**WHAT THIS TASK INVOLVES**
The required output is a verbatim transcription of the listing, pictures excluded.

——————

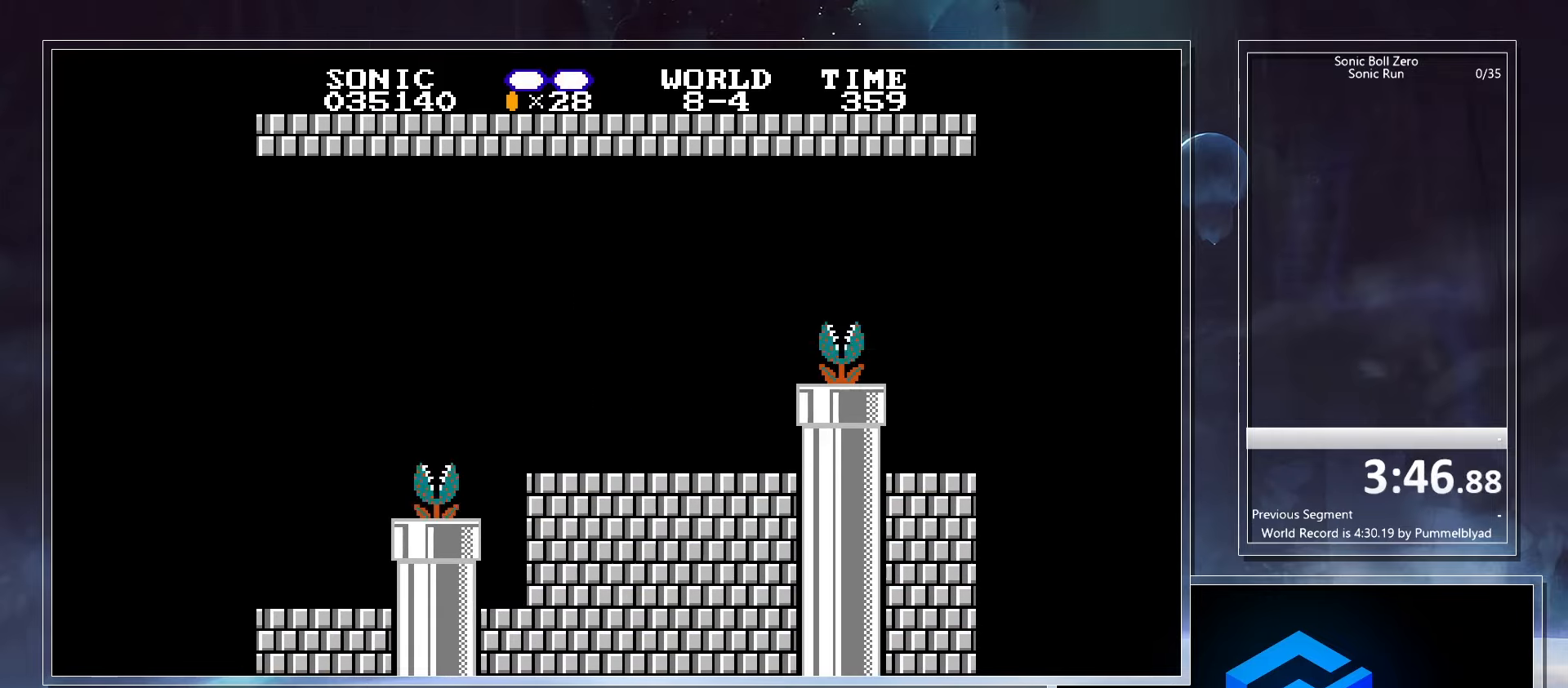
{"keys": ["right"], "events": []}
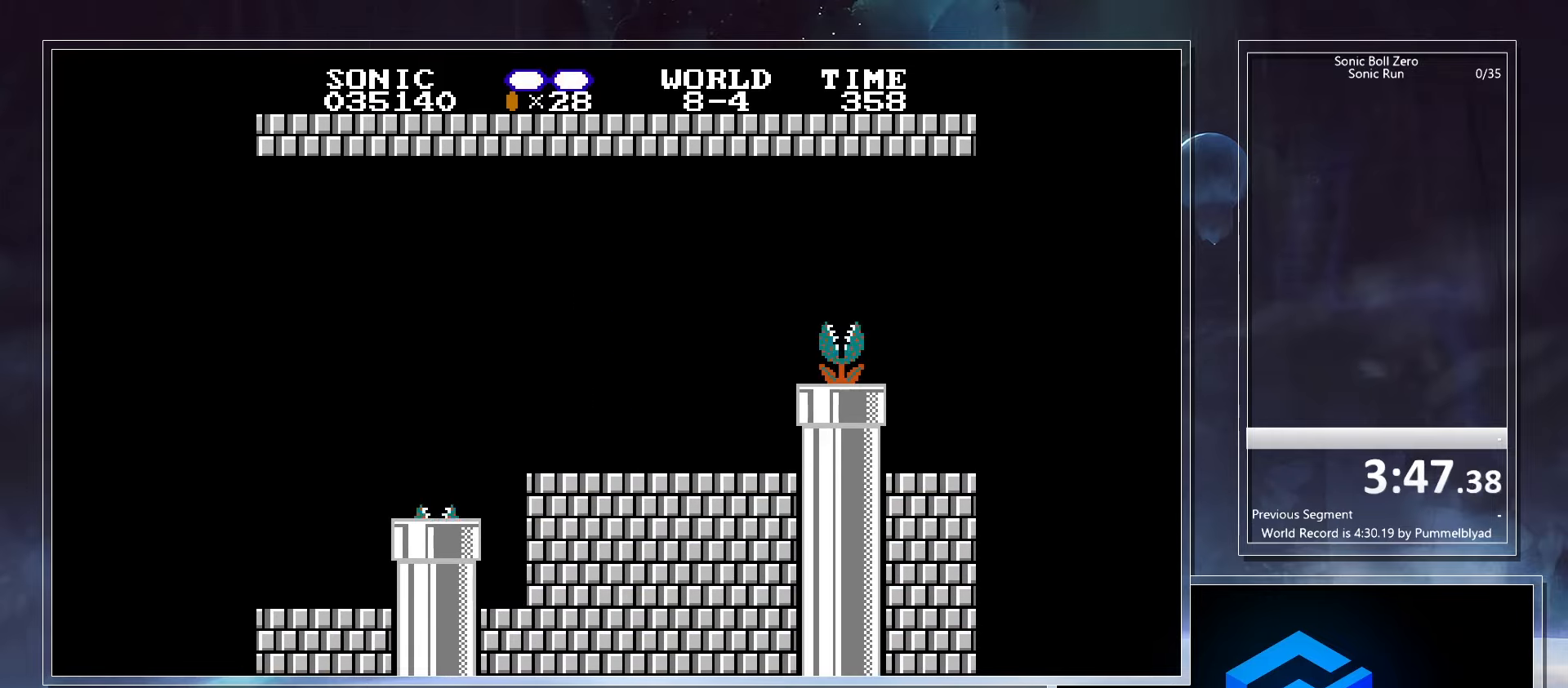
{"keys": ["right"], "events": []}
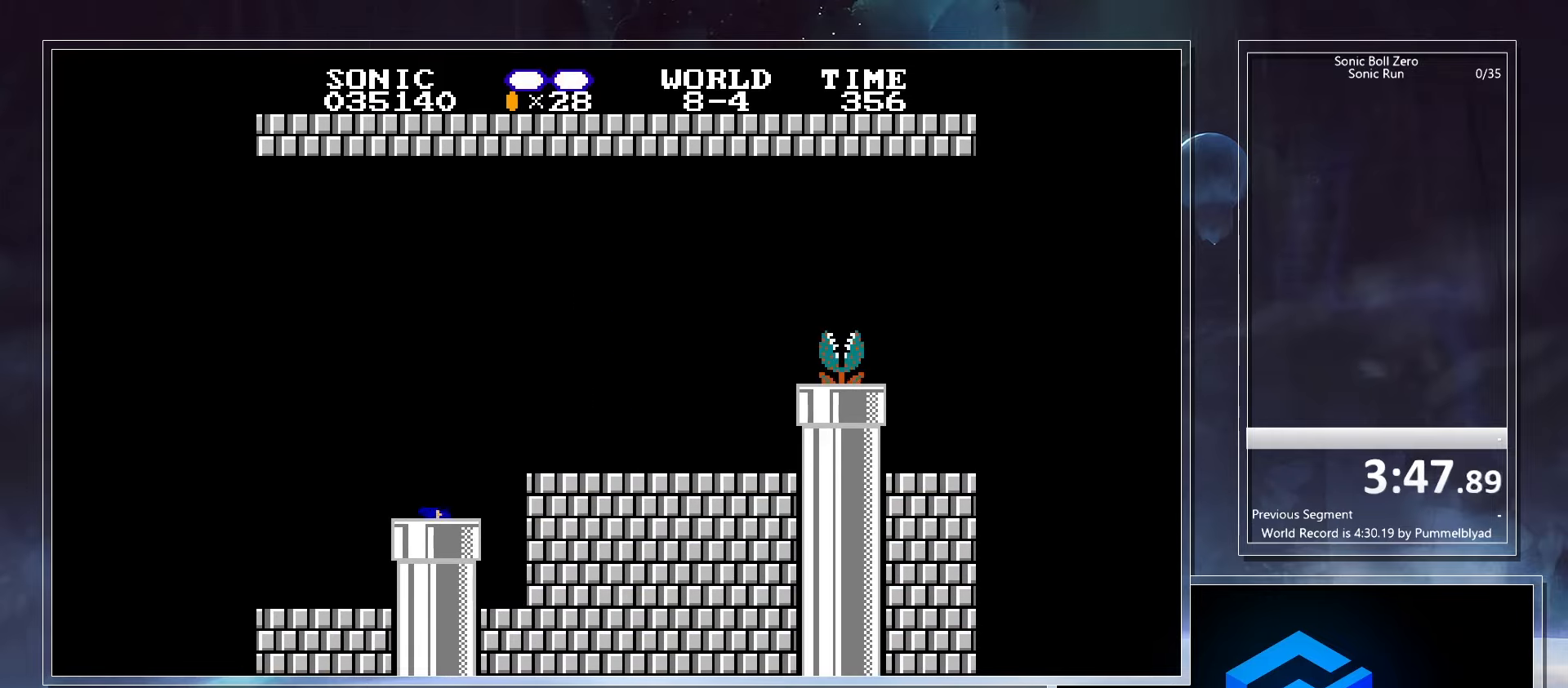
{"keys": ["right"], "events": []}
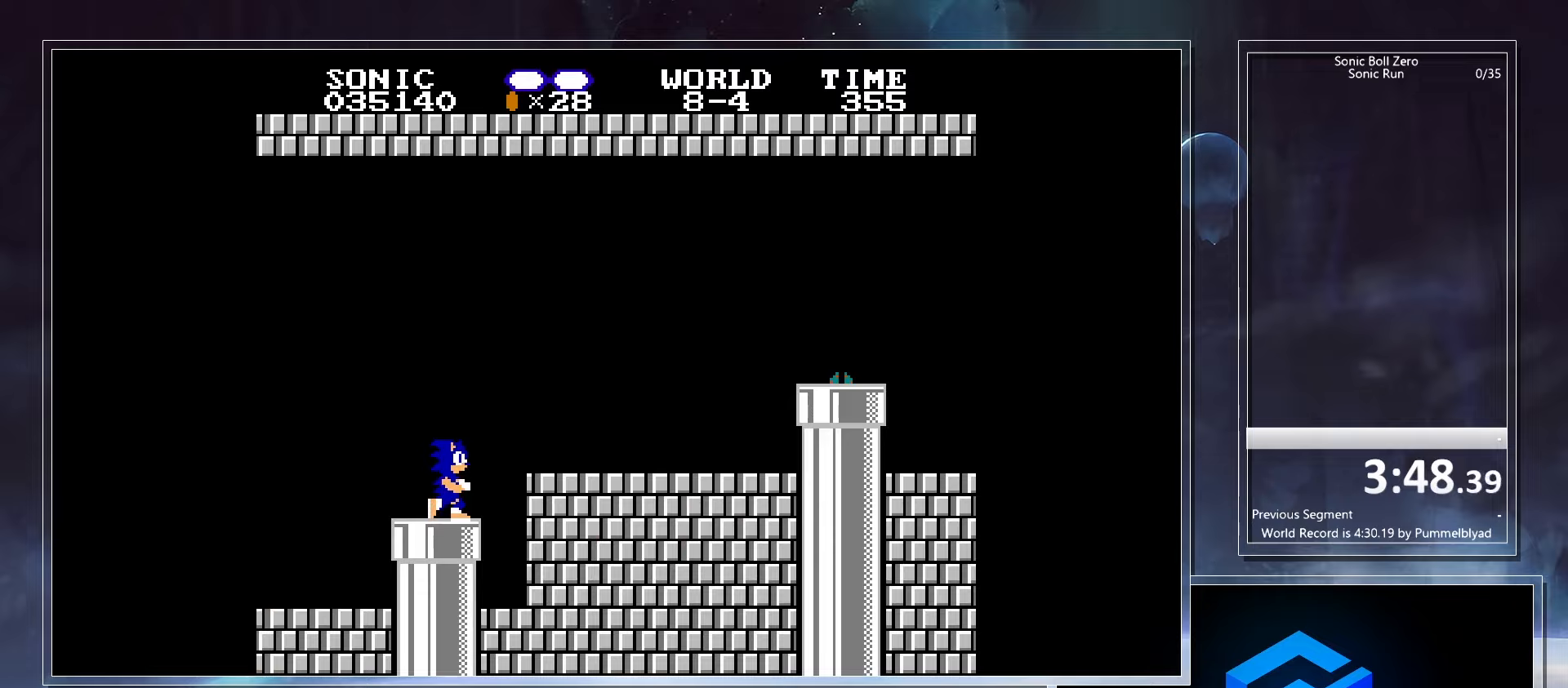
{"keys": ["right"], "events": [[50, "x", "down"], [100, "x", "up"]]}
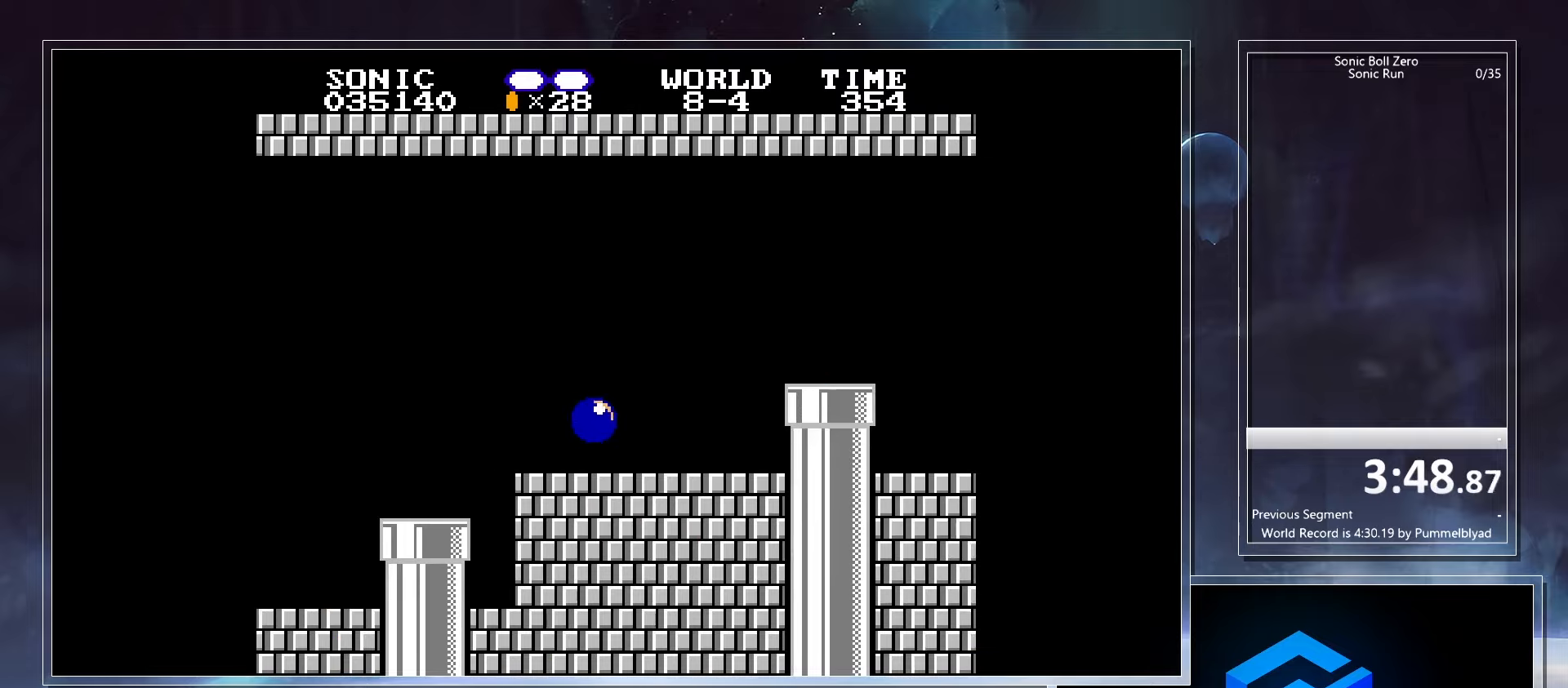
{"keys": ["right"], "events": [[50, "left", "down"], [67, "right", "up"], [167, "left", "up"], [167, "right", "down"], [183, "x", "down"], [500, "x", "up"]]}
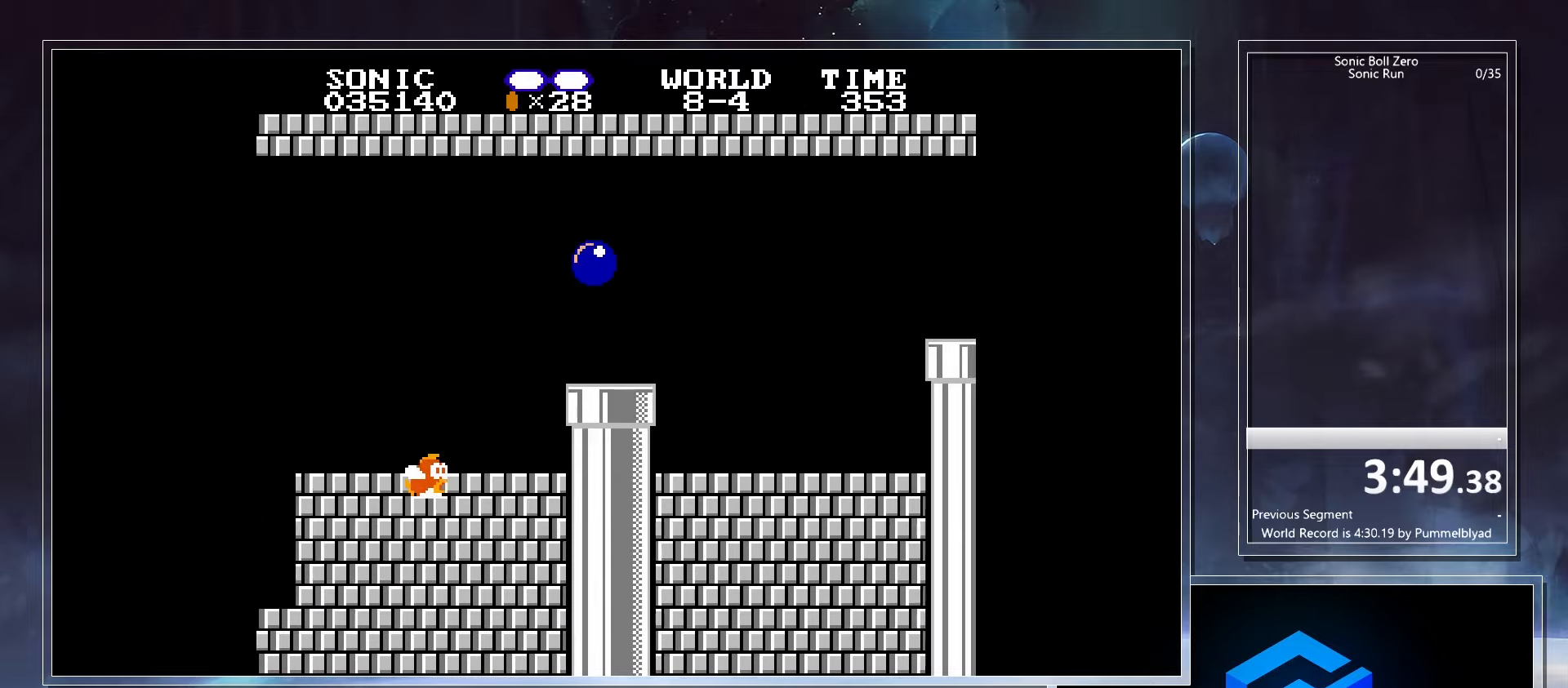
{"keys": ["left"], "events": [[150, "left", "down"], [183, "right", "up"]]}
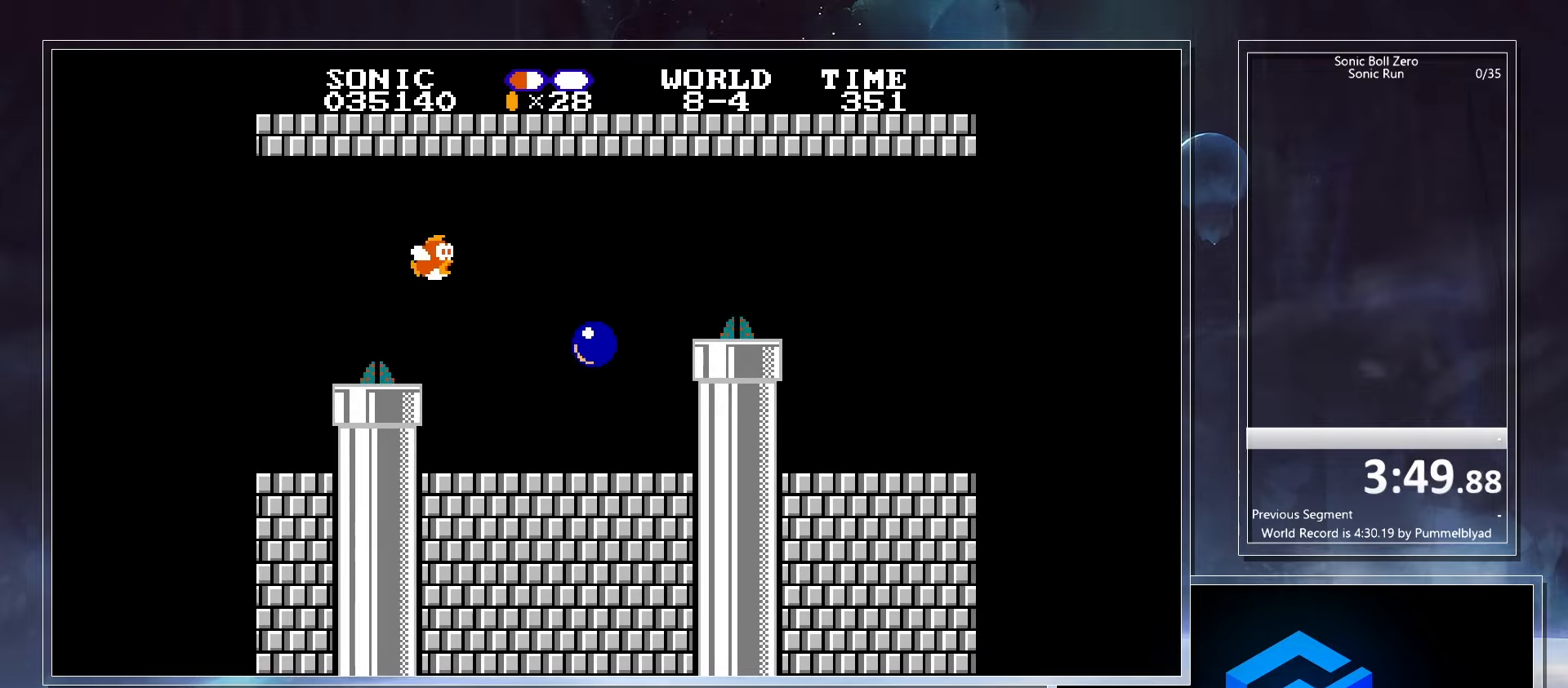
{"keys": ["right", "x"], "events": [[233, "x", "down"], [283, "right", "down"], [317, "left", "up"]]}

——————

**REPLY**
{"keys": ["right"], "events": []}
{"keys": ["right"], "events": []}
{"keys": ["right"], "events": []}
{"keys": ["right"], "events": [[50, "x", "down"], [100, "x", "up"]]}
{"keys": ["right"], "events": [[50, "left", "down"], [67, "right", "up"], [167, "left", "up"], [167, "right", "down"], [183, "x", "down"], [500, "x", "up"]]}
{"keys": ["left"], "events": [[150, "left", "down"], [183, "right", "up"]]}
{"keys": ["right", "x"], "events": [[233, "x", "down"], [283, "right", "down"], [317, "left", "up"]]}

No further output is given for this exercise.